Reproduce the lines of every item below character for character, leaving out the pictures.
#####
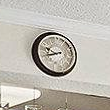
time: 9:42
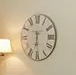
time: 6:29
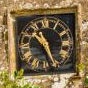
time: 10:26
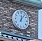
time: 12:06
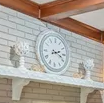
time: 2:18
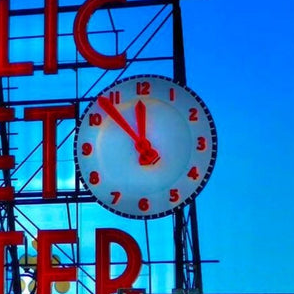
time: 11:52
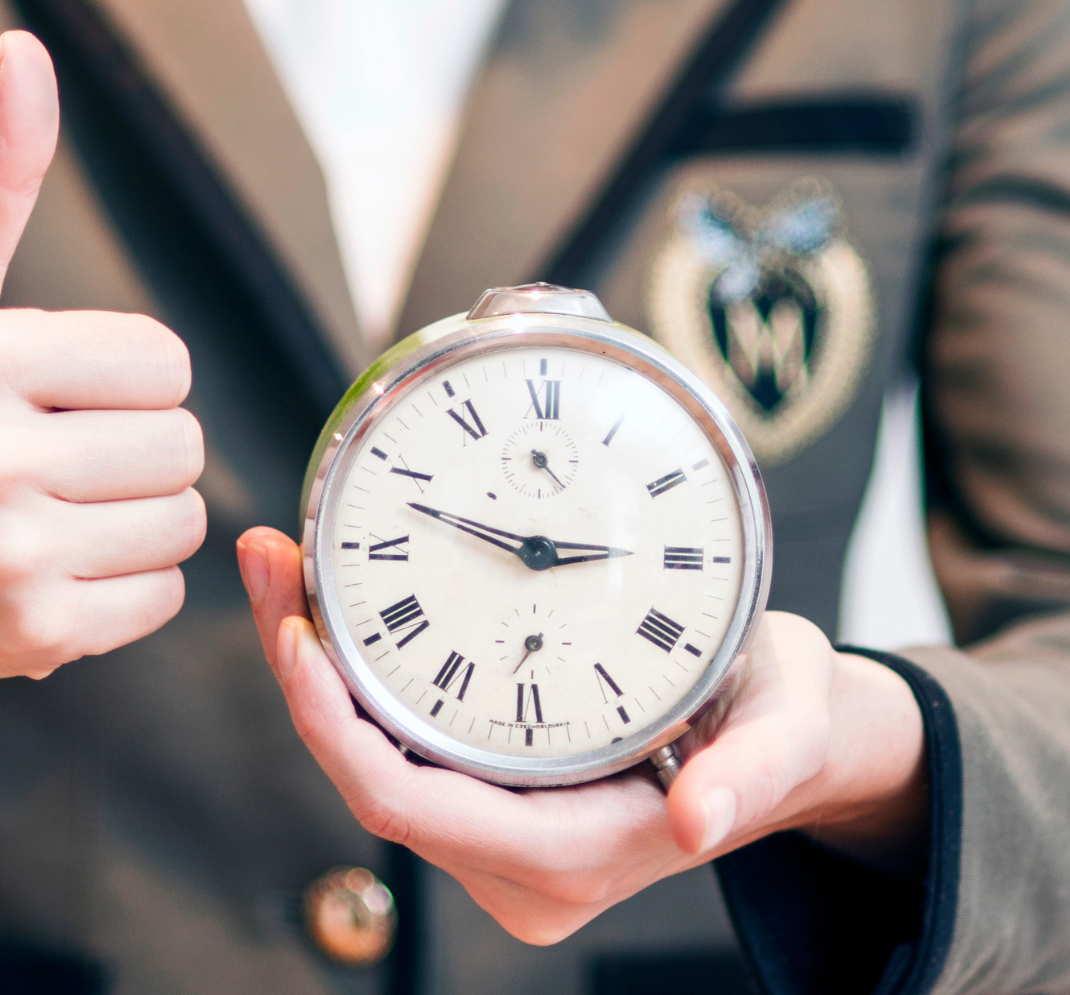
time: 2:48
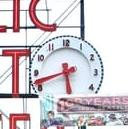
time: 5:42
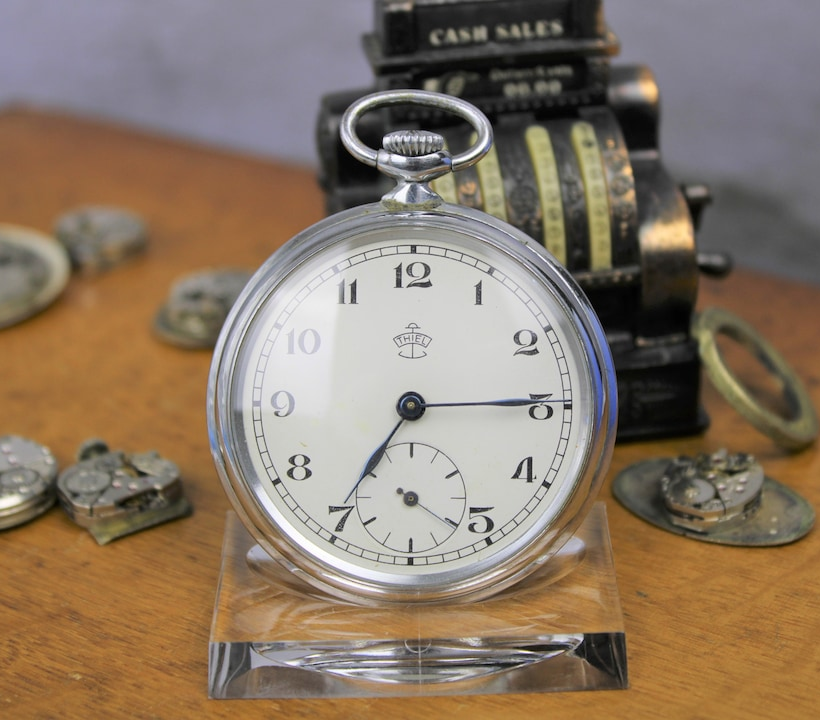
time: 7:14
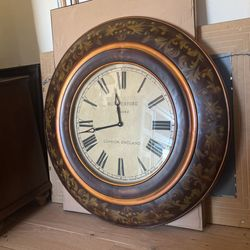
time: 11:42
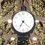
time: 7:22
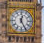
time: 12:25
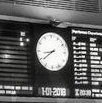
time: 8:38
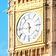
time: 5:45
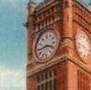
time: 3:43
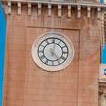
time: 12:23
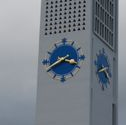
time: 3:40
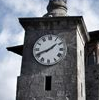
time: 1:41
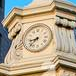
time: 8:37
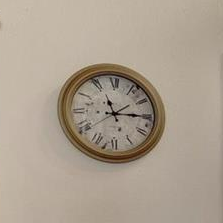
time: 11:14
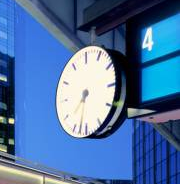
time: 7:32
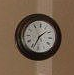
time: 1:34
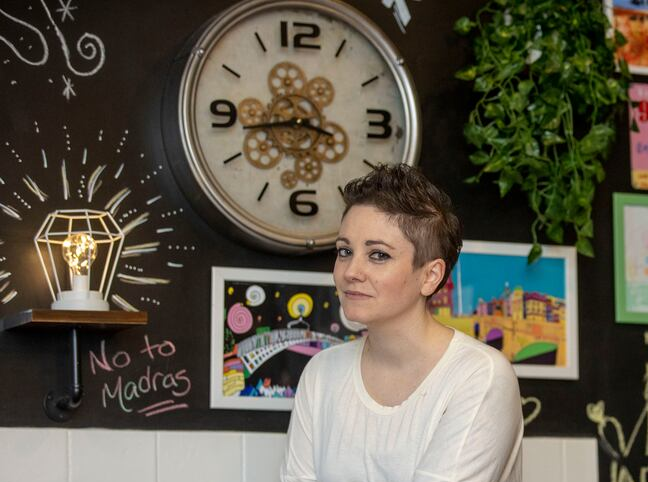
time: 3:43
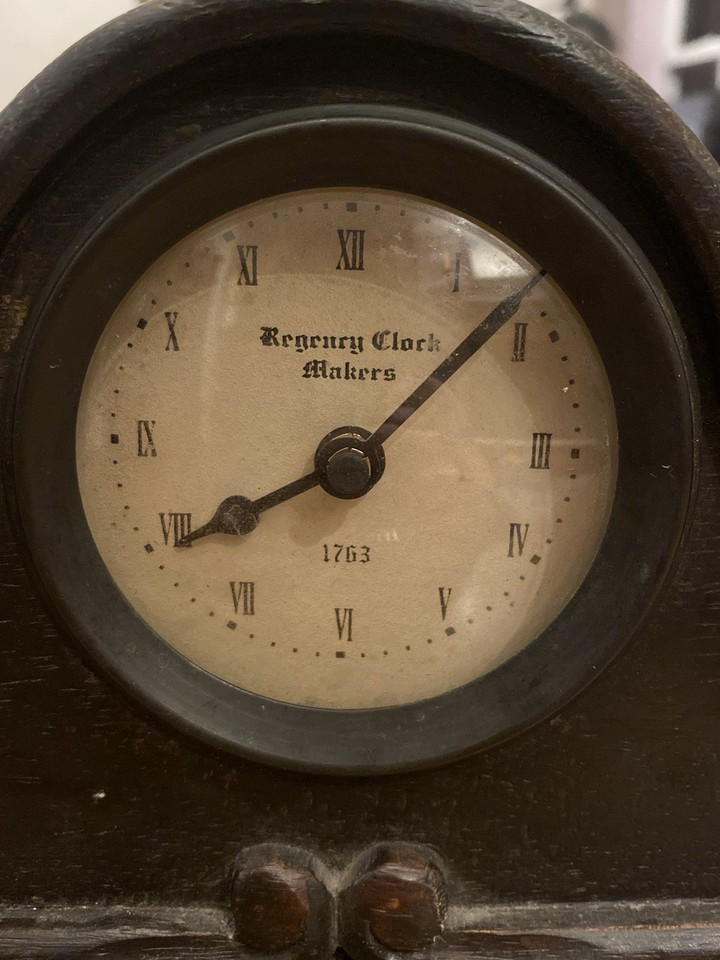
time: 8:07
#####
> [Solved exercise]
time: 9:42
time: 6:29
time: 10:26
time: 12:06
time: 2:18
time: 11:52
time: 2:48
time: 5:42
time: 7:14
time: 11:42
time: 7:22
time: 12:25
time: 8:38
time: 5:45
time: 3:43
time: 12:23
time: 3:40
time: 1:41
time: 8:37
time: 11:14
time: 7:32
time: 1:34
time: 3:43
time: 8:07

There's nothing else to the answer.